**Aim**
Show every line of the records that contains the string "qCreatedBy".

Extracted data entries
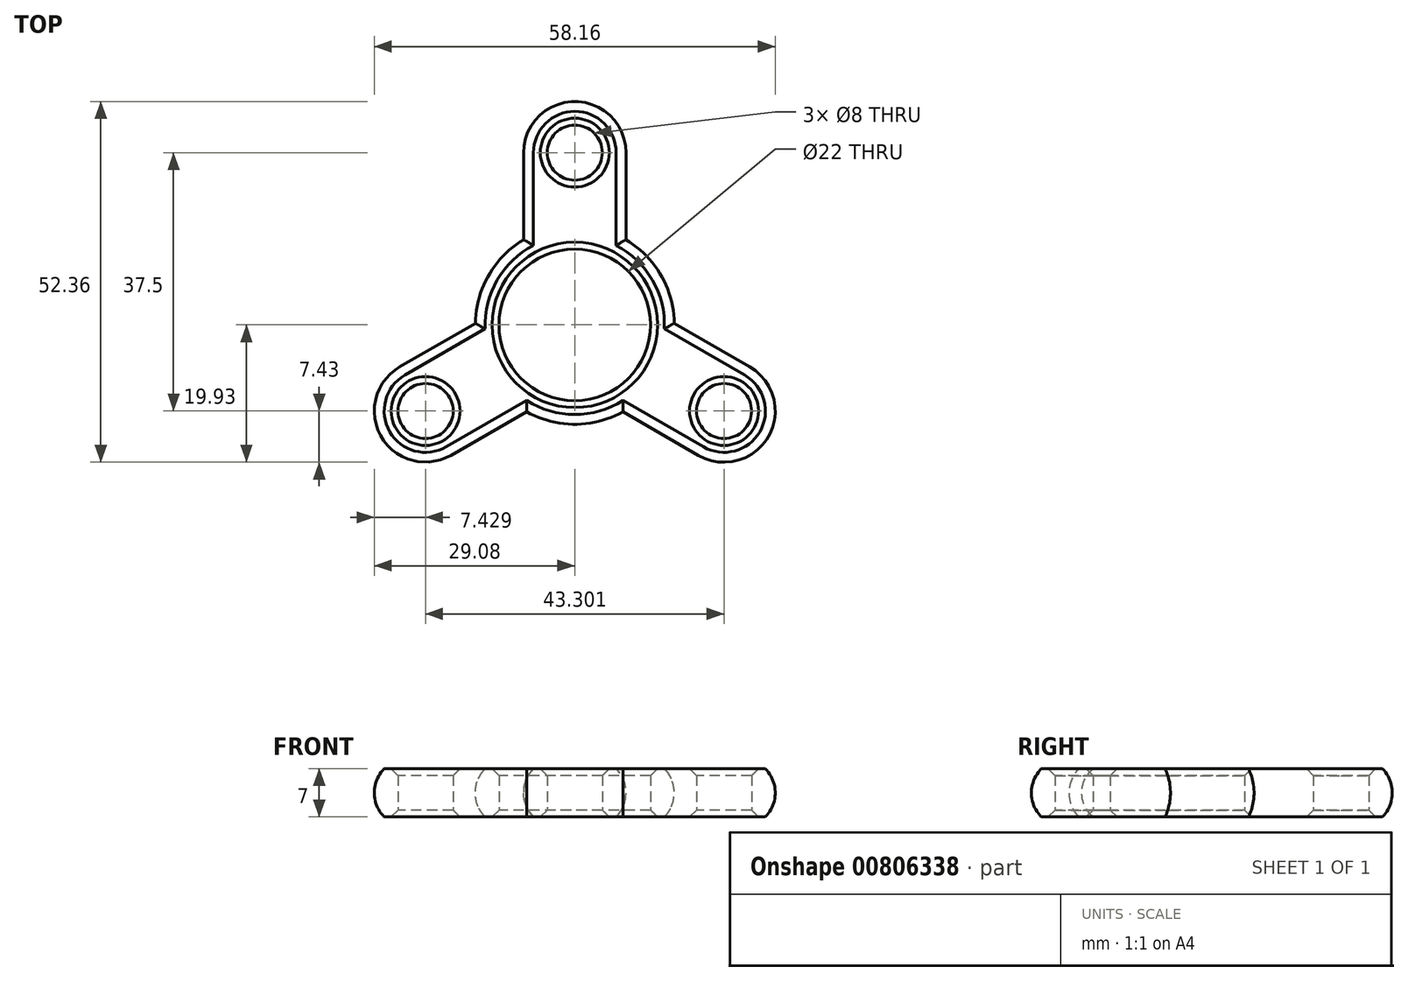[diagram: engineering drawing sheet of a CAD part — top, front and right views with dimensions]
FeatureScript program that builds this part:
annotation { "Feature Type Name" : "Feature", "Feature Type Description" : "" }
export const myFeature = defineFeature(function(context is Context, id is Id, definition is map)
    precondition{}
    {
        {
            var Q0;
            Q0=qCreatedBy(makeId("Top.planeOp"),FACE);
            var sketch = newSketch(context, id + "F0", { "sketchPlane" : qUnion([Q0])});
            skCircle(sketch, "E0", {"center": v(0, 0) * mm, "radius": 11 * mm});
            skCircle(sketch, "E1", {"center": v(0, 0) * mm, "radius": 13 * mm});
            skCircle(sketch, "E2", {"center": v(0, 25) * mm, "radius": 4 * mm});
            skCircle(sketch, "E3", {"center": v(0, 25) * mm, "radius": 6 * mm});
            skPoint(sketch, "E4.center", {"position": v(0, 0.5) * mm});
            skCircle(sketch, "E5.1.0", {"center": v(-21.65, -12.5) * mm, "radius": 6 * mm});
            skCircle(sketch, "E5.1.1", {"center": v(-21.65, -12.5) * mm, "radius": 4 * mm});
            skCircle(sketch, "E5.2.0", {"center": v(21.65, -12.5) * mm, "radius": 6 * mm});
            skCircle(sketch, "E5.2.1", {"center": v(21.65, -12.5) * mm, "radius": 4 * mm});
            skLineSegment(sketch, "E6", {"start": v(-6, 25) * mm, "end": v(-6, 11.53) * mm});
            skLineSegment(sketch, "E7", {"start": v(6, 25) * mm, "end": v(6, 11.53) * mm});
            skLineSegment(sketch, "E8.1.0", {"start": v(-18.65, -17.7) * mm, "end": v(-6.99, -10.96) * mm});
            skLineSegment(sketch, "E8.1.1", {"start": v(-24.65, -7.3) * mm, "end": v(-12.99, -0.57) * mm});
            skLineSegment(sketch, "E8.2.0", {"start": v(24.65, -7.3) * mm, "end": v(12.99, -0.57) * mm});
            skLineSegment(sketch, "E8.2.1", {"start": v(18.65, -17.7) * mm, "end": v(6.99, -10.96) * mm});
            skSolve(sketch);
        }
        {
            var Q0;
            Q0=makeQuery(id+"F0.imprint","IMPRINT",FACE,{"disambiguationData":[TD([[makeQuery(id+"F0.imprint","IMPRINT",EDGE,{"derivedFrom":sQuery(id+"F0.wireOp",EDGE,"E1")}),-1.0]])]});
            var Q1;
            Q1=makeQuery(id+"F0.imprint","IMPRINT",FACE,{"disambiguationData":[TD([[makeQuery(id+"F0.imprint","IMPRINT",EDGE,{"derivedFrom":sQuery(id+"F0.wireOp",EDGE,"c202e4ac-ae93-4b29-baa2-4fd0cf997ff0.1.0")}),-1.0]])]});
            var Q2;
            Q2=makeQuery(id+"F0.imprint","IMPRINT",FACE,{"disambiguationData":[TD([[makeQuery(id+"F0.imprint","IMPRINT",EDGE,{"derivedFrom":sQuery(id+"F0.wireOp",EDGE,"E0")}),-1.0]])]});
            var Q3;
            Q3=makeQuery(id+"F0.imprint","IMPRINT",FACE,{"disambiguationData":[TD([[makeQuery(id+"F0.imprint","IMPRINT",EDGE,{"derivedFrom":sQuery(id+"F0.wireOp",EDGE,"E2")}),-1.0]])]});
            var Q4;
            Q4=makeQuery(id+"F0.imprint","IMPRINT",FACE,{"disambiguationData":[TD([[makeQuery(id+"F0.imprint","IMPRINT",EDGE,{"derivedFrom":sQuery(id+"F0.wireOp",EDGE,"c202e4ac-ae93-4b29-baa2-4fd0cf997ff0.2.0")}),-1.0]])]});
            var Q5;
            Q5=makeQuery(id+"F0.imprint","IMPRINT",FACE,{"disambiguationData":[TD([[makeQuery(id+"F0.imprint","IMPRINT",EDGE,{"derivedFrom":sQuery(id+"F0.wireOp",EDGE,"0e0c9052-6751-44d5-bc73-aae295e7aca2.2.0")}),-1.0]])]});
            var Q6;
            Q6=makeQuery(id+"F0.imprint","IMPRINT",FACE,{"disambiguationData":[TD([[makeQuery(id+"F0.imprint","IMPRINT",EDGE,{"derivedFrom":sQuery(id+"F0.wireOp",EDGE,"0e0c9052-6751-44d5-bc73-aae295e7aca2.4.0")}),-1.0]])]});
            var Q7;
            Q7=makeQuery(id+"F0.imprint","IMPRINT",FACE,{"disambiguationData":[TD([[makeQuery(id+"F0.imprint","IMPRINT",EDGE,{"derivedFrom":sQuery(id+"F0.wireOp",EDGE,"6d77e2d1-ec52-477d-ae8a-bde1fbb15b47.4.1")}),-1.0]])]});
            var Q8;
            Q8=makeQuery(id+"F0.imprint","IMPRINT",FACE,{"disambiguationData":[TD([[makeQuery(id+"F0.imprint","IMPRINT",EDGE,{"derivedFrom":sQuery(id+"F0.wireOp",EDGE,"6d77e2d1-ec52-477d-ae8a-bde1fbb15b47.2.1")}),-1.0]])]});
            var Q9;
            Q9=makeQuery(id+"F0.imprint","IMPRINT",FACE,{"disambiguationData":[TD([[makeQuery(id+"F0.imprint","IMPRINT",EDGE,{"derivedFrom":sQuery(id+"F0.wireOp",EDGE,"3cc0715d-66bc-4789-9b96-2980e166defb.4.1")}),-1.0]])]});
            var Q10;
            Q10=makeQuery(id+"F0.imprint","IMPRINT",FACE,{"disambiguationData":[TD([[makeQuery(id+"F0.imprint","IMPRINT",EDGE,{"derivedFrom":sQuery(id+"F0.wireOp",EDGE,"3cc0715d-66bc-4789-9b96-2980e166defb.2.1")}),-1.0]])]});
            var Q11;
            Q11=makeQuery(id+"F0.imprint","IMPRINT",FACE,{"disambiguationData":[TD([[makeQuery(id+"F0.imprint","IMPRINT",EDGE,{"derivedFrom":sQuery(id+"F0.wireOp",EDGE,"E5.1.1")}),-1.0]])]});
            var Q12;
            Q12=makeQuery(id+"F0.imprint","IMPRINT",FACE,{"disambiguationData":[TD([[makeQuery(id+"F0.imprint","IMPRINT",EDGE,{"derivedFrom":sQuery(id+"F0.wireOp",EDGE,"E5.2.1")}),-1.0]])]});
            extrude(context, id + "F1", {"entities" : qUnion([Q0, Q1, Q2, Q3, Q4, Q5, Q6, Q7, Q8, Q9, Q10, Q11, Q12]), "endBound" : BoundingType.SYMMETRIC, "depth" : 7 * mm, "offsetDistance" : 25.4 * mm});
        }
        {
            var Q0;
            Q0=qCreatedBy(makeId("Right.planeOp"),FACE);
            var sketch = newSketch(context, id + "F2", { "sketchPlane" : qUnion([Q0])});
            skLineSegment(sketch, "E9", {"start": v(31, 3.5) * mm, "end": v(31, -3.5) * mm});
            skArc(sketch, "E10", {"start": v(31, -3.5) * mm, "mid": v(32.43, 0) * mm, "end": v(31, 3.5) * mm});
            skSolve(sketch);
        }
        {
            var Q0;
            Q0=makeQuery(id+"F2.imprint","IMPRINT",FACE,{"disambiguationData":[TD([[makeQuery(id+"F2.imprint","IMPRINT",EDGE,{"derivedFrom":sQuery(id+"F2.wireOp",EDGE,"E9")}),1.0]])]});
            var Q1;
            Q1=makeQuery(id+"F1.opExtrude","CAP_EDGE",EDGE,{"disambiguationData":[OSD([sQuery(id+"F0.wireOp",EDGE,"E3")])],"isStart":false});
            var Q2;
            Q2=makeQuery(id+"F1.opExtrude","CAP_EDGE",EDGE,{"disambiguationData":[OSD([sQuery(id+"F0.wireOp",EDGE,"E7")])],"isStart":false});
            var Q3;
            {var subQ0=sQuery(id+"F0.wireOp",EDGE,"E1");Q3=makeQuery(id+"F1.opExtrude","CAP_EDGE",EDGE,{"disambiguationData":[OSD([subQ0]),TDD([makeQuery(id+"F0.imprint","IMPRINT",EDGE,{"disambiguationData":[TD([[makeQuery(id+"F0.imprint","INTERSECT",VERTEX,{"derivedFrom":[subQ0,sQuery(id+"F0.wireOp",EDGE,"E7")]}),1.0]])],"derivedFrom":subQ0})])],"isStart":false});}
            var Q4;
            Q4=makeQuery(id+"F1.opExtrude","CAP_EDGE",EDGE,{"disambiguationData":[OSD([sQuery(id+"F0.wireOp",EDGE,"E8.2.0")])],"isStart":false});
            var Q5;
            Q5=makeQuery(id+"F1.opExtrude","CAP_EDGE",EDGE,{"disambiguationData":[OSD([sQuery(id+"F0.wireOp",EDGE,"E5.2.0")])],"isStart":false});
            var Q6;
            Q6=makeQuery(id+"F1.opExtrude","CAP_EDGE",EDGE,{"disambiguationData":[OSD([sQuery(id+"F0.wireOp",EDGE,"E8.2.1")])],"isStart":false});
            var Q7;
            {var subQ0=sQuery(id+"F0.wireOp",EDGE,"E1");Q7=makeQuery(id+"F1.opExtrude","CAP_EDGE",EDGE,{"disambiguationData":[OSD([subQ0]),TDD([makeQuery(id+"F0.imprint","IMPRINT",EDGE,{"disambiguationData":[TD([[makeQuery(id+"F0.imprint","INTERSECT",VERTEX,{"derivedFrom":[subQ0,sQuery(id+"F0.wireOp",EDGE,"E8.1.0")]}),-1.0]])],"derivedFrom":subQ0})])],"isStart":false});}
            var Q8;
            Q8=makeQuery(id+"F1.opExtrude","CAP_EDGE",EDGE,{"disambiguationData":[OSD([sQuery(id+"F0.wireOp",EDGE,"E8.1.0")])],"isStart":false});
            var Q9;
            Q9=makeQuery(id+"F1.opExtrude","CAP_EDGE",EDGE,{"disambiguationData":[OSD([sQuery(id+"F0.wireOp",EDGE,"E5.1.0")])],"isStart":false});
            var Q10;
            Q10=makeQuery(id+"F1.opExtrude","CAP_EDGE",EDGE,{"disambiguationData":[OSD([sQuery(id+"F0.wireOp",EDGE,"E8.1.1")])],"isStart":false});
            var Q11;
            {var subQ0=sQuery(id+"F0.wireOp",EDGE,"E1");Q11=makeQuery(id+"F1.opExtrude","CAP_EDGE",EDGE,{"disambiguationData":[OSD([subQ0]),TDD([makeQuery(id+"F0.imprint","IMPRINT",EDGE,{"disambiguationData":[TD([[makeQuery(id+"F0.imprint","INTERSECT",VERTEX,{"derivedFrom":[subQ0,sQuery(id+"F0.wireOp",EDGE,"E6")]}),-1.0]])],"derivedFrom":subQ0})])],"isStart":false});}
            var Q12;
            Q12=makeQuery(id+"F1.opExtrude","CAP_EDGE",EDGE,{"disambiguationData":[OSD([sQuery(id+"F0.wireOp",EDGE,"E6")])],"isStart":false});
            sweep(context, id + "F3", {"operationType" : NewBodyOperationType.ADD, "profiles" : qUnion([Q0]), "path" : qUnion([Q1, Q2, Q3, Q4, Q5, Q6, Q7, Q8, Q9, Q10, Q11, Q12])});
        }
        {
            var Q0;
            Q0=makeQuery(id+"F1.opExtrude","CAP_EDGE",EDGE,{"disambiguationData":[OSD([sQuery(id+"F0.wireOp",EDGE,"E2")])],"isStart":false});
            var Q1;
            Q1=makeQuery(id+"F1.opExtrude","CAP_EDGE",EDGE,{"disambiguationData":[OSD([sQuery(id+"F0.wireOp",EDGE,"E0")])],"isStart":false});
            var Q2;
            Q2=makeQuery(id+"F1.opExtrude","CAP_EDGE",EDGE,{"disambiguationData":[OSD([sQuery(id+"F0.wireOp",EDGE,"E5.1.1")])],"isStart":false});
            var Q3;
            Q3=makeQuery(id+"F1.opExtrude","CAP_EDGE",EDGE,{"disambiguationData":[OSD([sQuery(id+"F0.wireOp",EDGE,"E5.2.1")])],"isStart":false});
            var Q4;
            Q4=makeQuery(id+"F1.opExtrude","CAP_EDGE",EDGE,{"disambiguationData":[OSD([sQuery(id+"F0.wireOp",EDGE,"E5.1.1")])],"isStart":true});
            var Q5;
            Q5=makeQuery(id+"F1.opExtrude","CAP_EDGE",EDGE,{"disambiguationData":[OSD([sQuery(id+"F0.wireOp",EDGE,"E0")])],"isStart":true});
            var Q6;
            Q6=makeQuery(id+"F1.opExtrude","CAP_EDGE",EDGE,{"disambiguationData":[OSD([sQuery(id+"F0.wireOp",EDGE,"E5.2.1")])],"isStart":true});
            var Q7;
            Q7=makeQuery(id+"F1.opExtrude","CAP_EDGE",EDGE,{"disambiguationData":[OSD([sQuery(id+"F0.wireOp",EDGE,"E2")])],"isStart":true});
            chamfer(context, id + "F4", {"entities" : qUnion([Q0, Q1, Q2, Q3, Q4, Q5, Q6, Q7]), "width" : 1 * mm, "tangentPropagation" : true});
        }
    });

**Worked solution**
            Q0=qCreatedBy(makeId("Top.planeOp"),FACE);
            Q0=qCreatedBy(makeId("Right.planeOp"),FACE);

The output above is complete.